▶ **DATA TO EXAMINE**
BEGIN
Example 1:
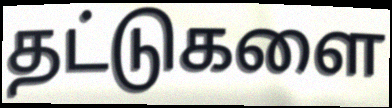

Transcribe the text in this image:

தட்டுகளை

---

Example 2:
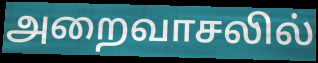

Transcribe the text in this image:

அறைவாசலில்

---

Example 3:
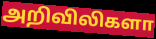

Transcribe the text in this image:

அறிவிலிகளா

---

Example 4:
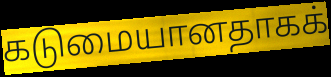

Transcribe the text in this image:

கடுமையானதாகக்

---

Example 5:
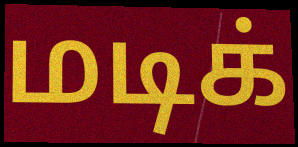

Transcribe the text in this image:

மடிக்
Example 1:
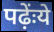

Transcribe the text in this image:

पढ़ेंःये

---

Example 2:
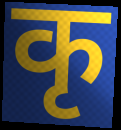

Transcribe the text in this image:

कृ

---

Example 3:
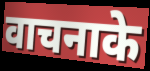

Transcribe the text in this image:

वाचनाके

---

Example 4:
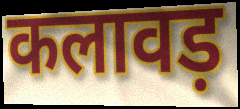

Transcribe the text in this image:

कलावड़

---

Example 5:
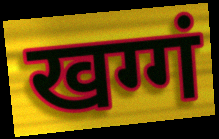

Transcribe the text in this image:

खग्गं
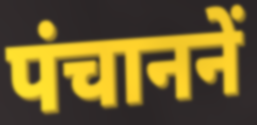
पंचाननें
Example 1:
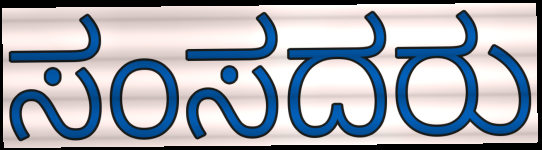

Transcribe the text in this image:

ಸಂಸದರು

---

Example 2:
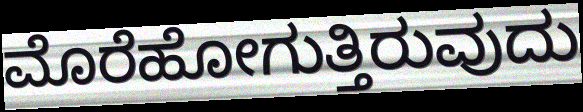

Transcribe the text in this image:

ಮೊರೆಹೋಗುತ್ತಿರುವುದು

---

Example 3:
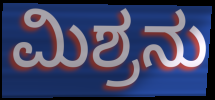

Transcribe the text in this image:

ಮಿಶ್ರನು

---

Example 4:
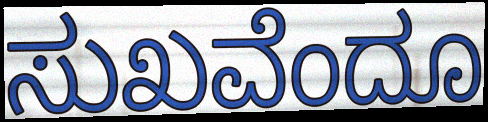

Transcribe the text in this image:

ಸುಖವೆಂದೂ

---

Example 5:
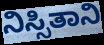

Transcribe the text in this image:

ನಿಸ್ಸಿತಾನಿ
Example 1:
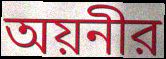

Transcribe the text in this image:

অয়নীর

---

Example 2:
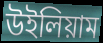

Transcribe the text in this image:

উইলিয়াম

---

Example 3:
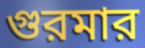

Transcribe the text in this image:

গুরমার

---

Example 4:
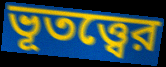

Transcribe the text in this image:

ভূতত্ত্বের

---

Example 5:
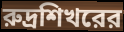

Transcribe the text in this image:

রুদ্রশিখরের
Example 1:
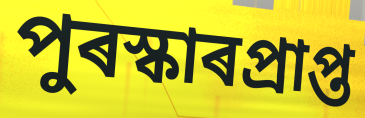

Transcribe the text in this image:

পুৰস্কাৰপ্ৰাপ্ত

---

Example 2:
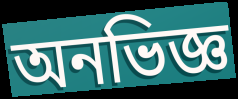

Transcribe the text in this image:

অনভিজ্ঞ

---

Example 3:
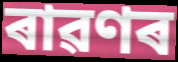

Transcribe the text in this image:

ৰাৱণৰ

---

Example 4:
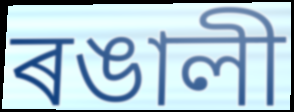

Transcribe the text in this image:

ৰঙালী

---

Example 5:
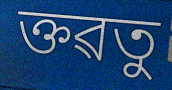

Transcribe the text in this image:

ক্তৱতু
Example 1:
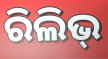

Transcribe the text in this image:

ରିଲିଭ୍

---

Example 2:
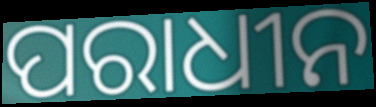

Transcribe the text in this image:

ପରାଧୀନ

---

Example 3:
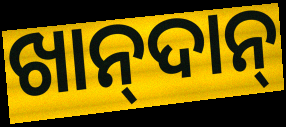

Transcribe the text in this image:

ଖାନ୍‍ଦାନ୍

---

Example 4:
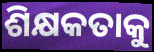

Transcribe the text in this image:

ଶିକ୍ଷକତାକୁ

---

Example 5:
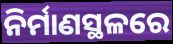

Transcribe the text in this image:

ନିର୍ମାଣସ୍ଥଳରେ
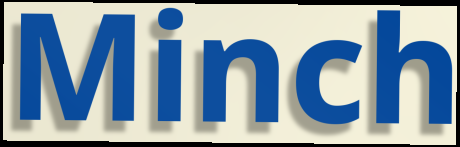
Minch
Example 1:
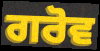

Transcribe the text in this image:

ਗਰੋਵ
END
▶ **TASK DIRECTIONS**
Leave every picture out, and transcribe the data above exactly as it reads.

▶ **EXERCISE ANSWER**
Example 1:

Transcribe the text in this image:

தட்டுகளை

---

Example 2:

Transcribe the text in this image:

அறைவாசலில்

---

Example 3:

Transcribe the text in this image:

அறிவிலிகளா

---

Example 4:

Transcribe the text in this image:

கடுமையானதாகக்

---

Example 5:

Transcribe the text in this image:

மடிக்
Example 1:

Transcribe the text in this image:

पढ़ेंःये

---

Example 2:

Transcribe the text in this image:

कृ

---

Example 3:

Transcribe the text in this image:

वाचनाके

---

Example 4:

Transcribe the text in this image:

कलावड़

---

Example 5:

Transcribe the text in this image:

खग्गं
पंचाननें
Example 1:

Transcribe the text in this image:

ಸಂಸದರು

---

Example 2:

Transcribe the text in this image:

ಮೊರೆಹೋಗುತ್ತಿರುವುದು

---

Example 3:

Transcribe the text in this image:

ಮಿಶ್ರನು

---

Example 4:

Transcribe the text in this image:

ಸುಖವೆಂದೂ

---

Example 5:

Transcribe the text in this image:

ನಿಸ್ಸಿತಾನಿ
Example 1:

Transcribe the text in this image:

অয়নীর

---

Example 2:

Transcribe the text in this image:

উইলিয়াম

---

Example 3:

Transcribe the text in this image:

গুরমার

---

Example 4:

Transcribe the text in this image:

ভূতত্ত্বের

---

Example 5:

Transcribe the text in this image:

রুদ্রশিখরের
Example 1:

Transcribe the text in this image:

পুৰস্কাৰপ্ৰাপ্ত

---

Example 2:

Transcribe the text in this image:

অনভিজ্ঞ

---

Example 3:

Transcribe the text in this image:

ৰাৱণৰ

---

Example 4:

Transcribe the text in this image:

ৰঙালী

---

Example 5:

Transcribe the text in this image:

ক্তৱতু
Example 1:

Transcribe the text in this image:

ରିଲିଭ୍

---

Example 2:

Transcribe the text in this image:

ପରାଧୀନ

---

Example 3:

Transcribe the text in this image:

ଖାନ୍‍ଦାନ୍

---

Example 4:

Transcribe the text in this image:

ଶିକ୍ଷକତାକୁ

---

Example 5:

Transcribe the text in this image:

ନିର୍ମାଣସ୍ଥଳରେ
Minch
Example 1:

Transcribe the text in this image:

ਗਰੋਵ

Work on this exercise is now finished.